Despite good knowledge about malaria transmission, signs and symptoms, treatment and control, this study also revealed evidence of knowledge gaps about malaria by some respondents. Some reported that malaria is transmitted through drinking contaminated/unboiled water, staying in the sun and working in rain. In total there were 21.2% incorrect responses on malaria transmission. It is very surprising that in this study and others in malaria endemic countries, a significant proportion of respondents associated malaria with drinking contaminated water or other incorrect causes. An even higher percentage of respondents gave the same responses in a study conducted in Uganda [46] and in another similar study in Zimbabwe [32]. Similar responses were also reported in rural areas of West Africa [26, 47, 48]. Further, in line with two studies in West Africa [47, 48], there was also a failure by most respondents in Muleba district to associate anaemia and jaundice with malaria which in turn could lead to failure to recognize malaria cases and hence failure to seek appropriate health care.

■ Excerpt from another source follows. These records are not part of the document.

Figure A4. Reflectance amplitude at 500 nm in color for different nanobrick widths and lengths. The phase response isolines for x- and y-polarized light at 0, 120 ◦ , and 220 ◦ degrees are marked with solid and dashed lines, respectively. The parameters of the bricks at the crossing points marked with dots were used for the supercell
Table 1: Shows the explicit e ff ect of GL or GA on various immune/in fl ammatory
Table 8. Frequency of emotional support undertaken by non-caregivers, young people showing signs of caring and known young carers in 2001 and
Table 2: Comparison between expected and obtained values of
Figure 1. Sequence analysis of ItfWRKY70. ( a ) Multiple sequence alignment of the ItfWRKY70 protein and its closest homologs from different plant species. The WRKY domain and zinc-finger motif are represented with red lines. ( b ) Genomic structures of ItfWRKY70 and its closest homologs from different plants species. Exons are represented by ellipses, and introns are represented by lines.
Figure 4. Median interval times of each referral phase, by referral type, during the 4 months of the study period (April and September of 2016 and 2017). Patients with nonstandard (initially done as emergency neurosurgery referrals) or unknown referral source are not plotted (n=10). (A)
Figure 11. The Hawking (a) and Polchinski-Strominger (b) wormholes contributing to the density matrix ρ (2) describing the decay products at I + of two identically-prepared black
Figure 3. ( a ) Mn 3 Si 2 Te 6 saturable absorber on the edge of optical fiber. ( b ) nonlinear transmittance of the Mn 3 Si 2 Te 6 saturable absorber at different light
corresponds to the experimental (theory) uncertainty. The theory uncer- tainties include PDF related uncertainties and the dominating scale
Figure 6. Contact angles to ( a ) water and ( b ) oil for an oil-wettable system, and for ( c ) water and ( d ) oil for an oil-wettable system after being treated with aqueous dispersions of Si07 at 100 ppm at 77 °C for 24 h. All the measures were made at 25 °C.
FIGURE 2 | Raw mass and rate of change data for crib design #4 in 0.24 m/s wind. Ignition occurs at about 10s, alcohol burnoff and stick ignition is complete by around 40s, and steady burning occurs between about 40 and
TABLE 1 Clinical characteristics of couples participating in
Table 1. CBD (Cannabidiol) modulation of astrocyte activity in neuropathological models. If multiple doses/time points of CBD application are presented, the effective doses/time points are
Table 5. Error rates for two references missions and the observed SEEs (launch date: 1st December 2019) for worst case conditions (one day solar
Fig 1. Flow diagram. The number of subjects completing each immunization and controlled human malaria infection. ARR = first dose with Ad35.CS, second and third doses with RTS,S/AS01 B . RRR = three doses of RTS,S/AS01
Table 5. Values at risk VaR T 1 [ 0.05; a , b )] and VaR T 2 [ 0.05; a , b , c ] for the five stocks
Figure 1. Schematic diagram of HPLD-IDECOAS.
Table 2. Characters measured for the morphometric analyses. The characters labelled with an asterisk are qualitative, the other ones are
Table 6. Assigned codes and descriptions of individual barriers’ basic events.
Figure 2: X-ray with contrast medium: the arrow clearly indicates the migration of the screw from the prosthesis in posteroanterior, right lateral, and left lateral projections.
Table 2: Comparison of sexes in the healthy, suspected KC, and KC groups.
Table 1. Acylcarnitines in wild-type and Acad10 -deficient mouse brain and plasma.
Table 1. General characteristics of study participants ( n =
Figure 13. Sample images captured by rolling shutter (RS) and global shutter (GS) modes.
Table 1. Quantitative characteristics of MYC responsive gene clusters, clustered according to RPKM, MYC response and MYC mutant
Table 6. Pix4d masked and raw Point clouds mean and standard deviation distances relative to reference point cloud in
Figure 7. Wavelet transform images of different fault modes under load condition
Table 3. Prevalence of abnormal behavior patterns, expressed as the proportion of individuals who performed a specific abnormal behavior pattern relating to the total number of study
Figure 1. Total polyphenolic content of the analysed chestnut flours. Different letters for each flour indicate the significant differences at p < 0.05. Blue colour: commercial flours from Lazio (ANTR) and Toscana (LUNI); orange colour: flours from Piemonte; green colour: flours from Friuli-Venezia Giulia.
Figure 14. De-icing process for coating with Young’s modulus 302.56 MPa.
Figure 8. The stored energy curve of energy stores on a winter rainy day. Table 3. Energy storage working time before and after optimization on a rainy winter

With regards to measures to prevent malaria, there were perceptions that ITNs are harmful to the health of users and more particularly to pregnant mothers. Evidence of knowledge gaps on malaria has been reported by other studies. Winch and his colleagues [49] found that people in Bagamoyo district in Tanzania failed to associate severe malaria (convulsions) in children, severe anaemia and malaria in pregnancy with malaria which in turn lead to people's failure to acknowledge the full burden and hence public health importance of the disease in the area. The knowledge gaps revealed in this study therefore indicates that some people might have opted for unsound measures of malaria control and protection and hence contributed to the increased number of malaria cases observed during the epidemic. These findings show that in order to achieve the required levels of adoption of malaria control measures, more emphasis should be placed on designing and implementation of effective health education interventions that will address knowledge gaps on malaria among communities.

Conclusions

In conclusion, findings of this study suggest that ineffective usage of insecticide treated nets during the time of the epidemic and knowledge gaps about malaria transmission, signs and symptoms as well as prevention and control could have predisposed communities in surveyed areas to malaria epidemics. Environmental factors such as household location also played a role. These observations therefore underscore the need for improved health education among other interventions for the communities and health care providers in the district.